The problem: All records are to be reproduced verbatim, with images omitted.

Records shown:
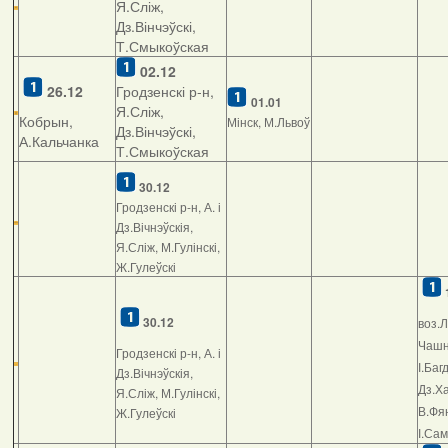
Я.Сліж,
Дз.Вінчэўскі,
Т.Смыкоўская
02.12
26.12
Гродзенскі р-н,
01.01
Я.Сліж,
Кобрын,
Мінск, М.Львоў
Дз.Вінчэўскі,
А.Кальчанка
Т.Смыкоўская
30.12
Гродзенскі р-н, А. і
Дз.Вічнэўскія,
Я.Сліж, М.Гулінскі,
Ж.Гулеўскі
30.12
воз.Л
Чашні
Гродзенскі р-н, А. і
І.Баг
Дз.Вічнэўскія,
Дз.Ха
Я.Сліж, М.Гулінскі,
В.Фян
Ж.Гулеўскі
І.Са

Solution to this problem:
Я.Сліж,
Дз.Вінчэўскі,
Т.Смыкоўская
02.12
26.12
Гродзенскі р-н,
01.01
Я.Сліж,
Кобрын,
Мінск, М.Львоў
Дз.Вінчэўскі,
А.Кальчанка
Т.Смыкоўская
30.12
Гродзенскі р-н, А. і
Дз.Вічнэўскія,
Я.Сліж, М.Гулінскі,
Ж.Гулеўскі
30.12
воз.Л
Чашні
Гродзенскі р-н, А. і
І.Баг
Дз.Вічнэўскія,
Дз.Ха
Я.Сліж, М.Гулінскі,
В.Фян
Ж.Гулеўскі
І.Са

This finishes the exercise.